* [CONSIGNE 1]:
Recopiez, dans le texte sur la mise en scène, le passage qui commence par les mots contenant « Que faire avec » et se termine par « à ses doigts. ».

* [TEXTE PRÉSENTÉ]:
Pour La Séparation des Songes, de Jean Delabroy, j’ai la double responsabilité de conduire une actrice dans la respiration d’une oeuvre (au sens physique, s’entend) ; respiration facilitée par la topologie même de l’écriture qui indique précisément d’innombrables retours à la ligne, des césures, des suspens. Mais surtout la responsabilité d’évoquer sur un plateau de théâtre la figure d’une personne séquestrée, enlevée à elle-même et aussi aux siens pendant de longues années, perdue depuis longtemps, qu’on a crue définitivement disparue, et qui tout ce temps était dans l’asservissement d’un homme qui la tenait sous sa coupe. Sans forcément la violenter, sans forcément la contraindre physiquement, il était en tous cas parvenu à se faire apprécier de sa séquestrée au point que, bien après, il occupait et occupe encore tout son esprit.


Que faire avec cette abomination ? C’est de cette responsabilité-là que je parle. Il nous faut user d’une délicatesse infinie pour entrer dans ces univers où les limites de la raison et de la passion ont amené des êtres à naviguer au-delà de leurs mers intérieures, au-delà de l’océan de leurs propres sentiments, ils sont sur un petit rafiot qui tangue sous la houle de leur incompréhension du monde, qui chavire sous les rafales de leur incompréhension d’eux-mêmes. Cette jeune fille tente de rester debout, de ne pas sombrer, de s’accrocher à un geste, un signe tangible, une valise pleine de vêtements de petite fille, une matinée sur la plage, un chichi dont le sucre colle encore à ses doigts.


Sa fureur et sa haine, comment les tenir en scène ? Comment de tels sentiments sont incarnés? Jusqu’où les faire entendre ? De telles questions ne sont pas qu’esthétiques, elles sont politiques et éthiques, surtout.

* [CONSIGNE 2]:
Combien de lignes de la liste contiennent la chaîne « forks » ? Donnez seulement ce nombre.

* [DONNÉES EXTRAITES]:
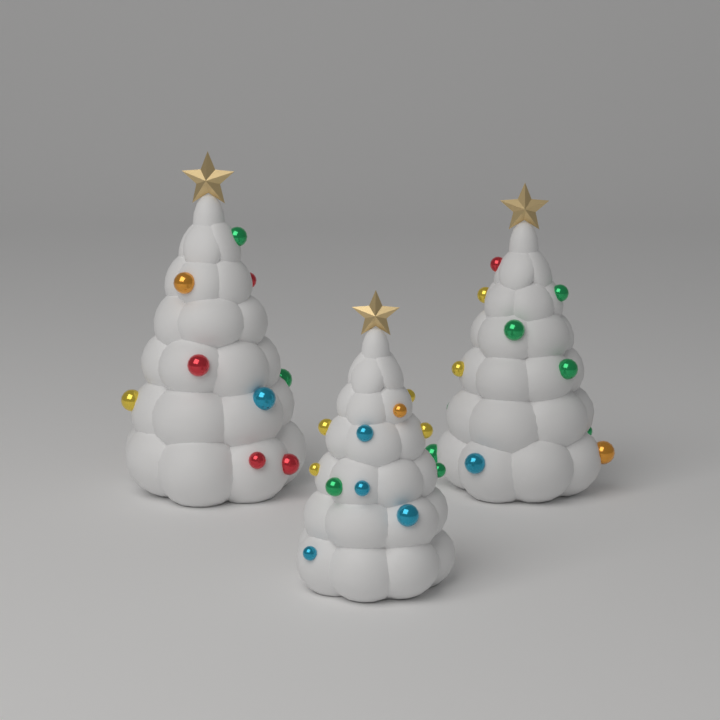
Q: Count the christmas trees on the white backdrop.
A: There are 3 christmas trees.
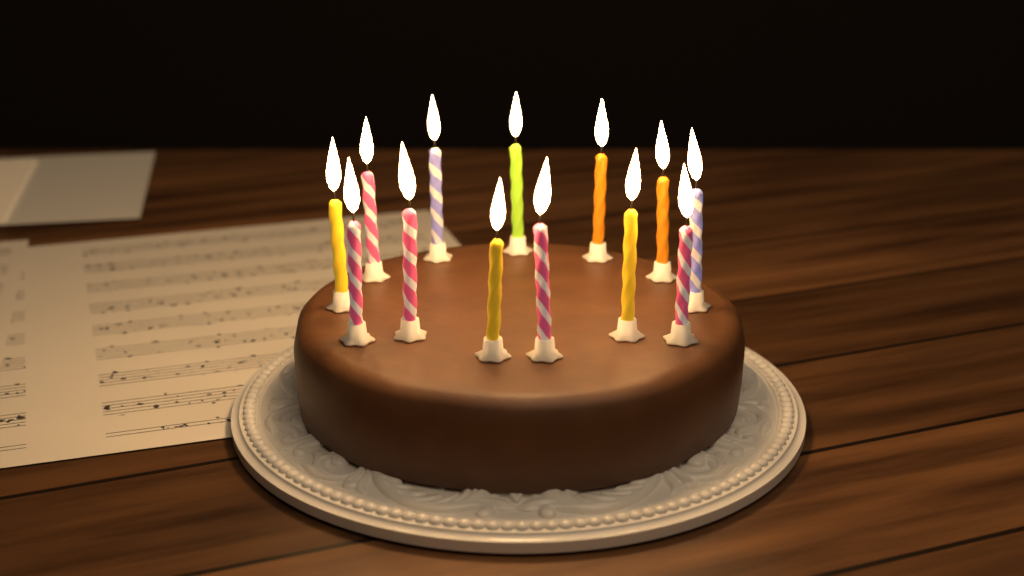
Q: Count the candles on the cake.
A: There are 13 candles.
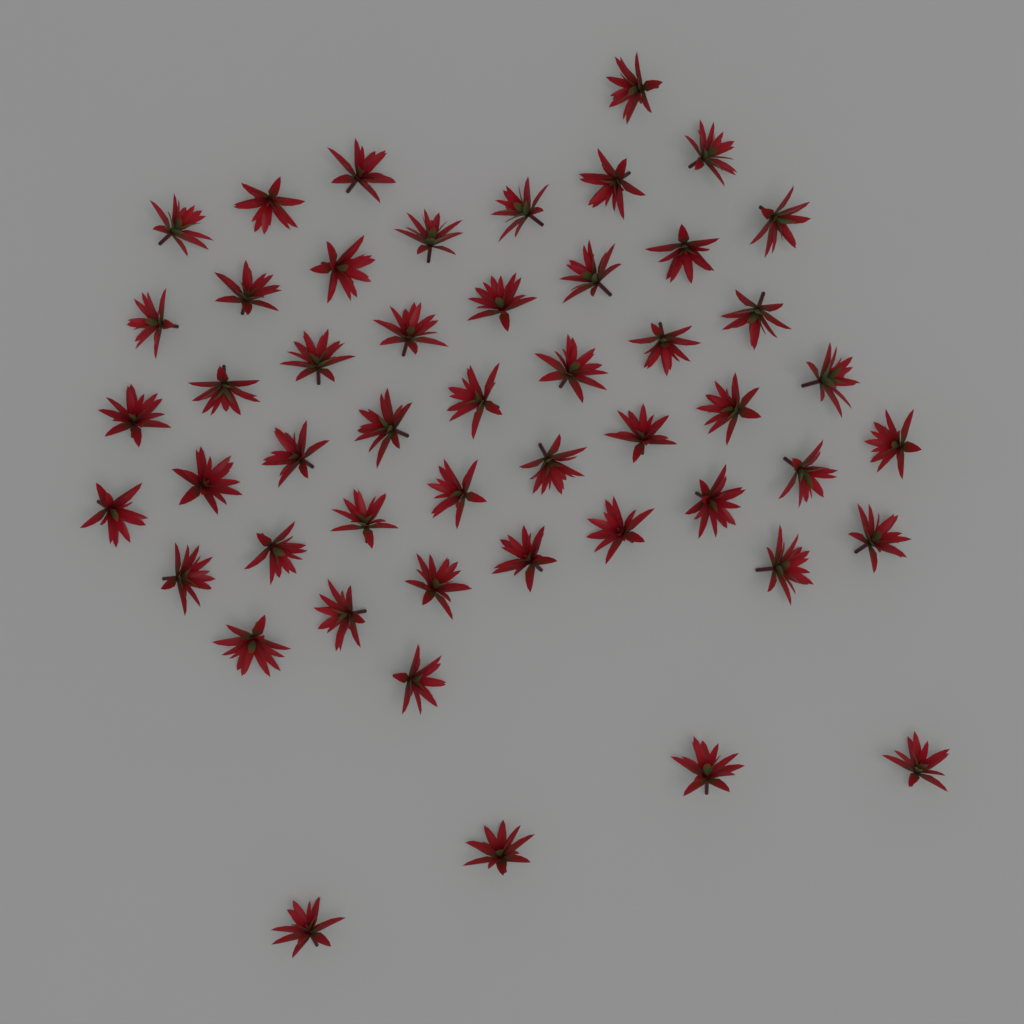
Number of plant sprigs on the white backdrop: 50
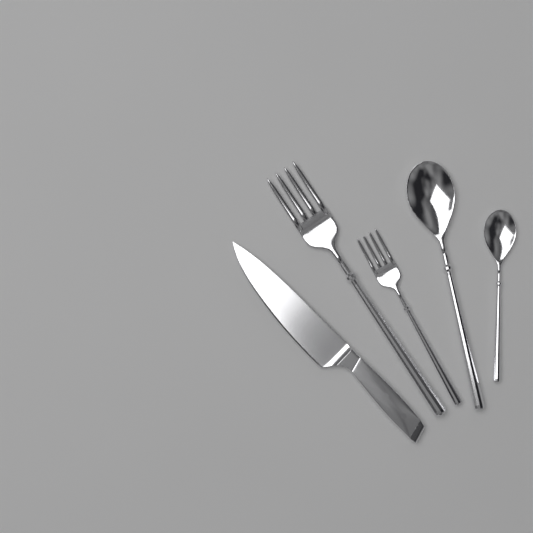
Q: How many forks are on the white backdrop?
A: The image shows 2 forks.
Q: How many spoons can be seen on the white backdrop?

* [CORRIGÉ 1]:
Que faire avec cette abomination ? C’est de cette responsabilité-là que je parle. Il nous faut user d’une délicatesse infinie pour entrer dans ces univers où les limites de la raison et de la passion ont amené des êtres à naviguer au-delà de leurs mers intérieures, au-delà de l’océan de leurs propres sentiments, ils sont sur un petit rafiot qui tangue sous la houle de leur incompréhension du monde, qui chavire sous les rafales de leur incompréhension d’eux-mêmes. Cette jeune fille tente de rester debout, de ne pas sombrer, de s’accrocher à un geste, un signe tangible, une valise pleine de vêtements de petite fille, une matinée sur la plage, un chichi dont le sucre colle encore à ses doigts.

* [CORRIGÉ 2]:
2